Thomas Piketty est un économiste français né le 7 mai 1971 à Clichy. Après de brillantes études qui le conduisent à l’École normale supérieure, il prépare une thèse à l’EHESS et à la London School of Economics, et obtient un doctorat en sciences économiques. Son travail de doctorant intitulé "Essais sur la théorie de la redistribution des richesses" obtient le prix de la meilleure thèse en 1993. Il enseigne ensuite au MIT, puis revient faire des recherches au CNRS avant d’être nommé directeur d’études à l’EHESS. En 2005, à la demande du gouvernement, il crée l’École d’économie de Paris dont il prend la direction. Considéré comme l’un des plus importants économistes du monde, ses ouvrages sur l’origine des inégalités alimentent le débat public. En 2013, son livre "Le Capital au XXIe siècle" obtient un succès phénoménal.

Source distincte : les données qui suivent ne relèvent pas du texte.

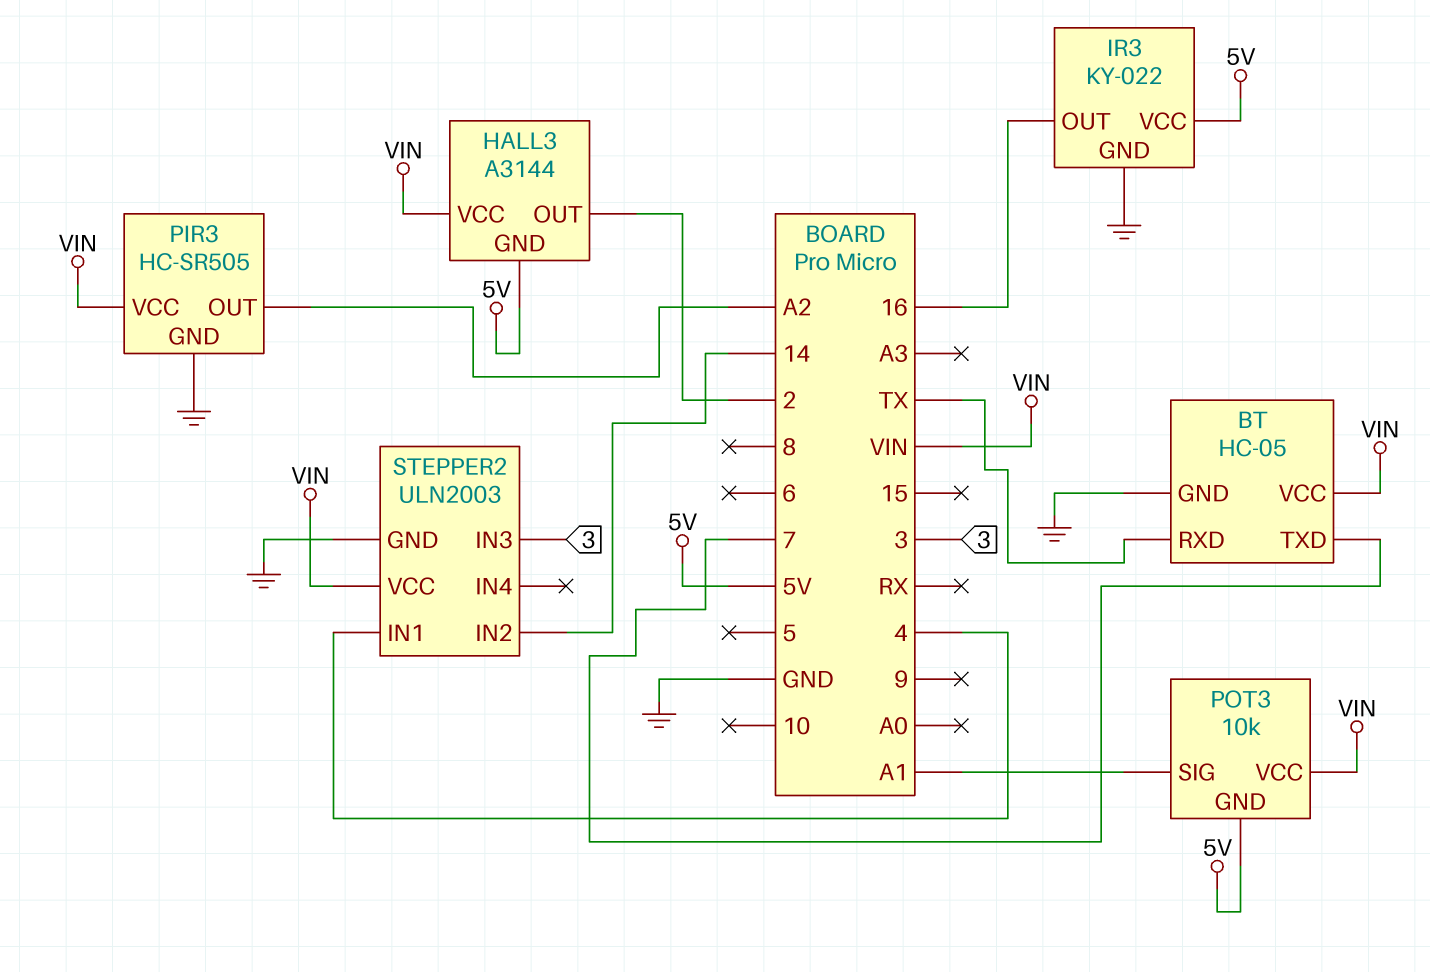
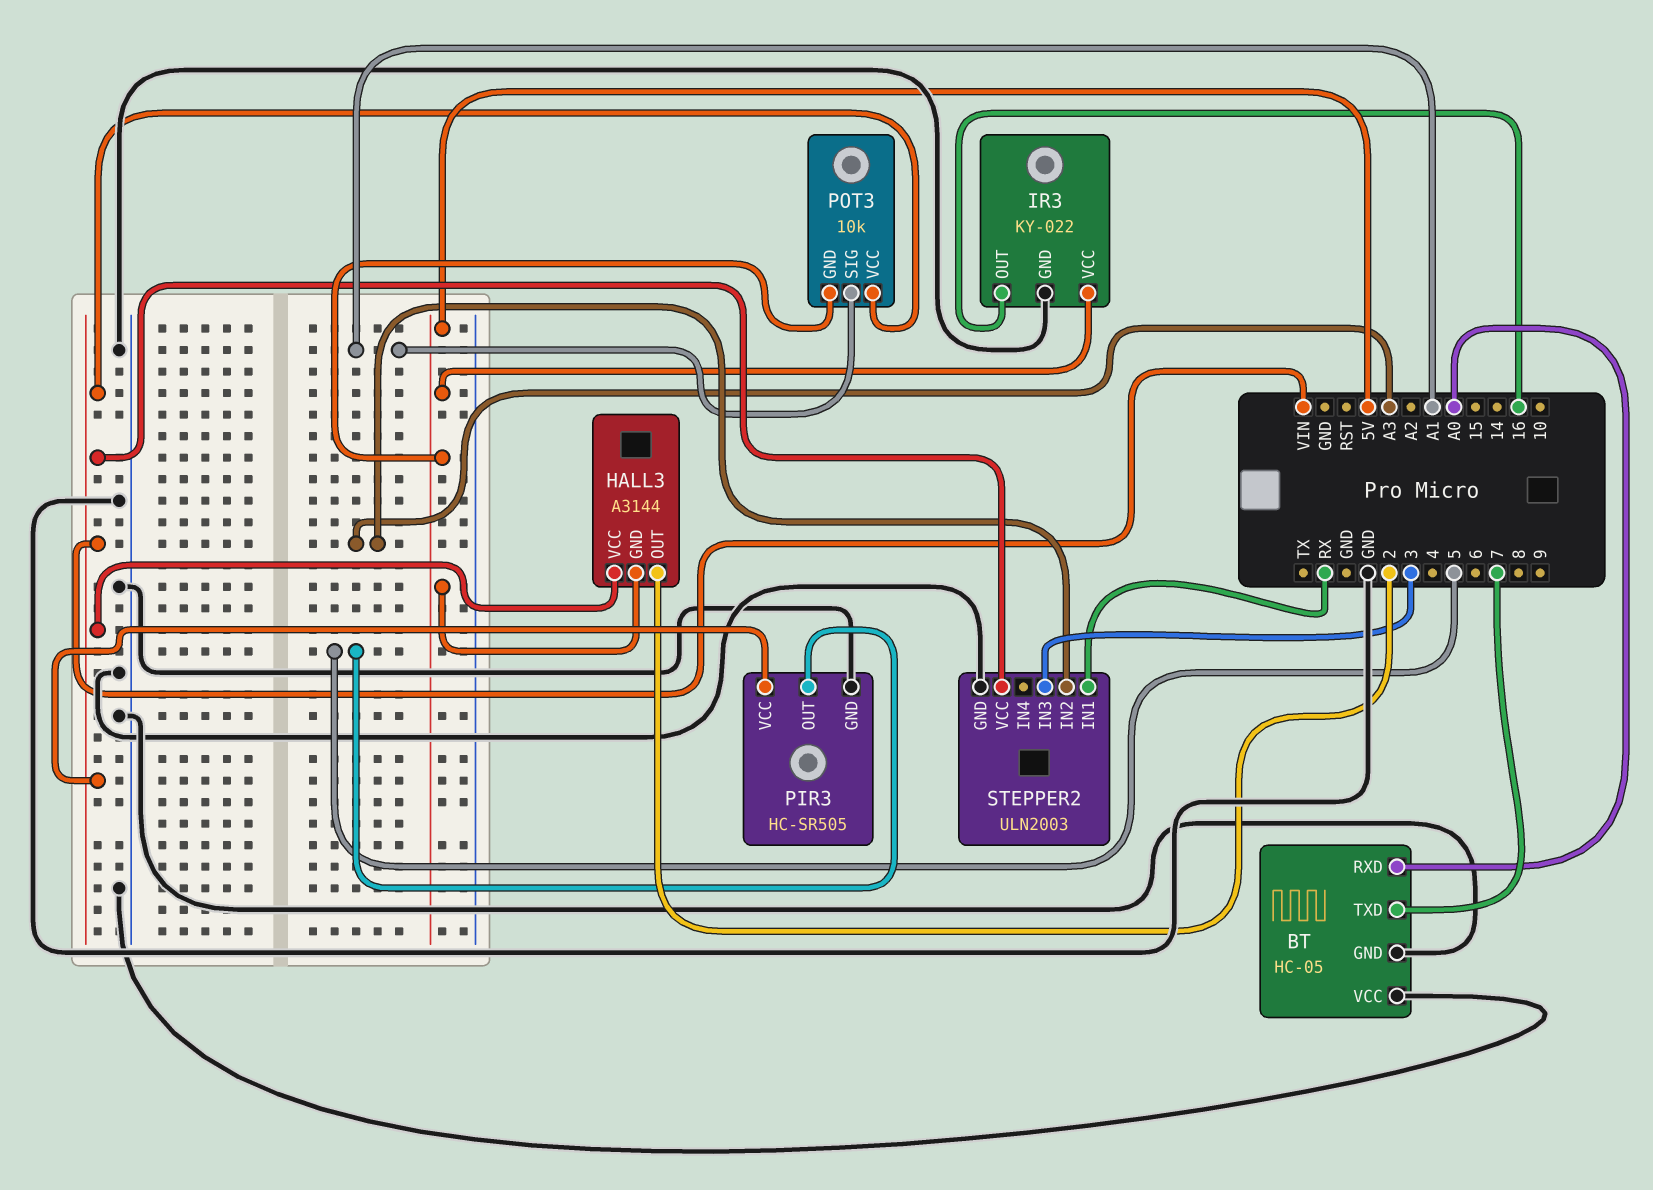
BT pin RXD: TX -> A0
BT pin VCC: VIN -> GND
PIR3 pin OUT: A2 -> 5
STEPPER2 pin IN1: 4 -> RX
STEPPER2 pin IN2: 14 -> A3

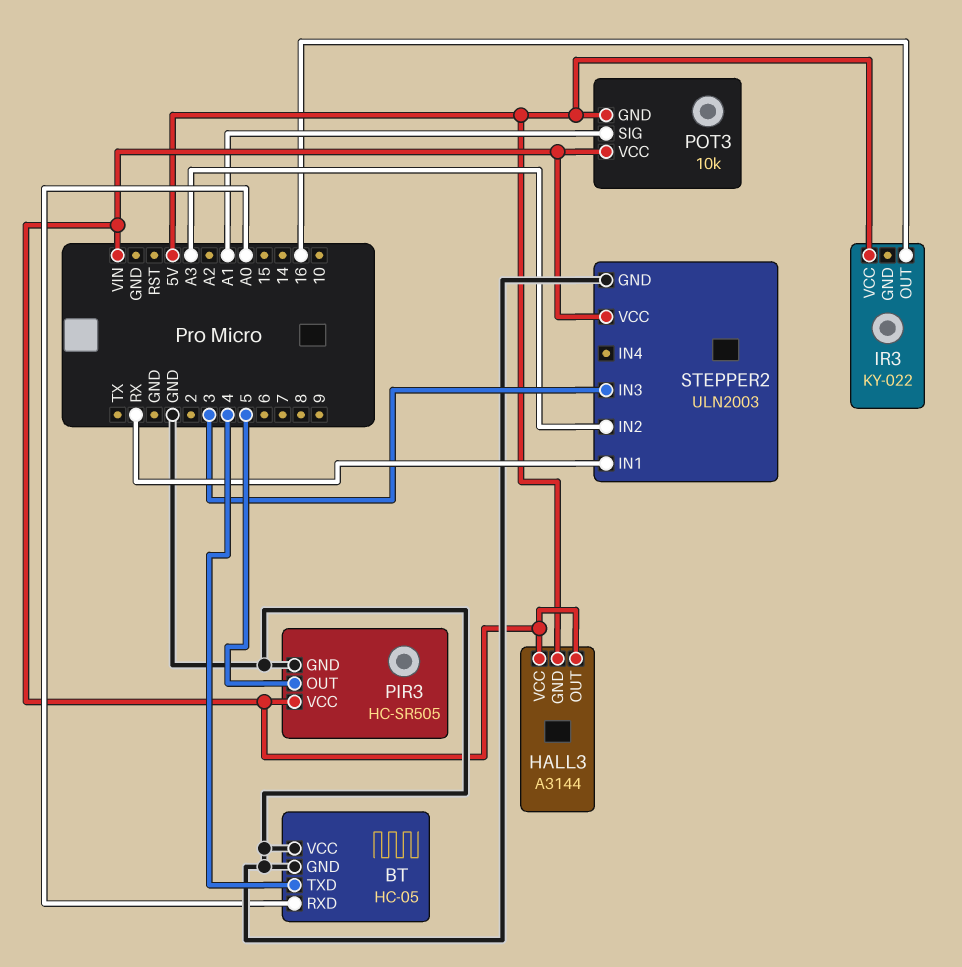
BT pin TXD: 7 -> 4
HALL3 pin OUT: 2 -> VIN
IR3 pin GND: GND -> none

Traduit dans de nombreuses langues, il est considéré comme l’un des plus importants ouvrages sur l’économie du XXIe siècle.

Commentaires :

hugopon
2018-05-04 23:47:16
Cet économiste tente d’expliquer ce que la grogne sociale de ces 30 dernières années ne permet pas de démontrer scientifiquement : un accroissement des inégalités et les raisons qui l’entraînent.
olivier.beaunay
2017-08-16 01:48:45
Pédagogique
philippejb
2017-06-23 16:31:22
Bon résumé cela théorie économique défendu par Piketty
rolland
2017-06-18 20:32:28
Piketty a une vue neutre et objective démontrant l'absurdité de mme Liliane Bettencourt s'enrichissant bien au-delà de la contribution d'un Bill Gates, ce qui laisse à réfléchir.
kougelopf67
2017-04-02 10:43:55
Difficile de résumer 900 pages en dix en donnant des exemples. Il faut être un brillant économiste pour réussir un tel effort de synthèse ou l'auteur lui-même.
mathieu.ades
2017-03-25 11:17:42
Très intéressant et bien résumé.
gautierromain
2016-12-14 22:30:48
Synthétique et puissant
tikilgs
2016-10-19 10:42:19
1: Que le capital a toujours eu tendance à se concentrer dans un petit nombre de mains ? (FAUX, ce résultat dépend des cycles économiques et de statistiques nationales alors que le capital est mondial, seules des stats mondiales ... ) 2: Seuls des évènements violents (guerres ou crises) ont permis de redistribuer les richesses équitablement (le mot permis est inadapté : quand tout est cassé... tout le monde souffre) 3: Aucun phénomène naturel n'a jamais permis de réguler l'accumulation du capital (ce qui n'est pas naturel c'est la connivence et la collusion entre les rentiers et les états-politiques. Le niveau national est l'empêcheur de concurrence, les salariés insiders alliés objectifs des capitalistes nationaux et des politiques, voir Alstom ou Florange. ) 4. Ce qui compte c'est le revenu median d'une communauté, et sa capacité à négocier avec les entreprises du monde entier pour créer, dans son territoire, de bons emplois pérennes et payer de bons impôts en échange de services apportés par cette communauté et ses membres. 5. les stats sur la richesse en comptant les résidents ayant des patrimoines dans le monde entier, notamment dans les pays à croissance rapide et en les comparant à la croissance locale est ABSURDE. La meilleure façon de les améliorer est de faire fuir les très riches ... par exemple en Suisse ou le niveau de vie est + 50% par rapport à la France et le taux d'emplois le plus élevé du monde. ​Il s'avère que j'ai lu et annoté 2 fois Piketty, avant son succès "politique" aux USA, et discuté avec lui... et que son livre, s'il contient un très gros travail statistiques mondiales de 20 ans, contient bcp d'approximations dans les courbes mises en avant et dans les mécanismes. Faites lire Zimmern http://www.irdeme.org/ à vos adhérents : (dans les pays et territoires où la connivence n'est pas trop forte) les très riches ne le sont pas longtemps et la majeure partie des riches sont des entrepreneurs de longue durée et créateurs d'emplois (en proportion de leur richesse)... Il manque à votre résumé sur un pitch politique, une vraie recension bien faite et non politique.